Our study has many limitations. The retrospective nature of the study made it impossible to have complete data and limited the characterization of allergic diathesis. It is likely that some patients had previous adverse reaction to IV CM contrast although they were not identified as such and it is likely that some were falsely identified as iodine allergic-like patients. Another limit of the study is the limited data on follow-up after ERCP for patients not known for iodine reaction. We chose to focus data collection on iodine allergic-like patients to achieve the study goal as well as possible. In this group, 52.7% had a follow-up time of 24 hours or less (and we presume that this proportion should be the same for the rest of the whole cohort). It is therefore possible that some delayed CM reactions were missed in data collection due to short follow-up time. Nevertheless, most delayed CM reactions are mild self-limited cutaneous reactions, and the vast majority of life-threatening reactions occur within minutes after CM injection. Severe adverse CM reaction would then certainly have not been missed. Finally, any monocentric study offers a limited external validity. Even though a retrospective study has inevitable flaws, it also allowed us to study a very large cohort which makes the strength of our study.

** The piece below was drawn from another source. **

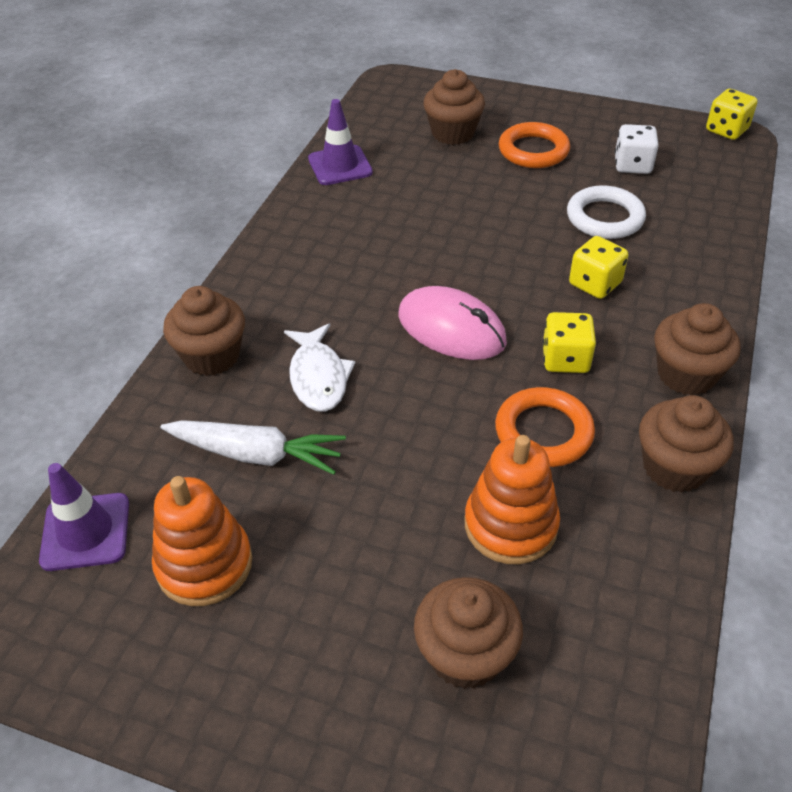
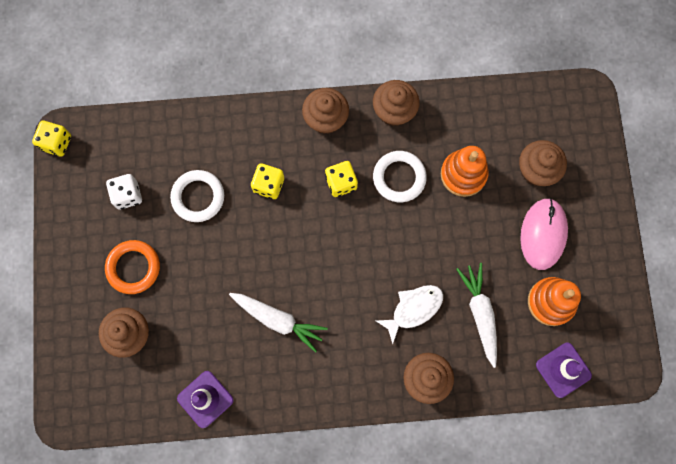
camera: 115 degrees left, 30 degrees up
(394, 242) = (278, 320): none -> white carrot
(451, 328) = (343, 252): pink mouse -> pink mouse (543, 234)
(543, 432) = (399, 177): orange ring -> white ring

To conclude, our study results suggest that ERCP-related CM adverse reactions are very rare even among patients perceived at high risk for CM reaction. Therefore, we suggest that CM premedication prophylaxis for ERCP should not be given routinely neither in the general population, nor among patients with a past history of CM reaction.
Disclosure
An abstract of the present study has previously been published for the poster session of the Canadian Digestive Disease week 2017 [18].
Conflicts of Interest
The authors declare that there are no conflicts of interest regarding the publication of this paper.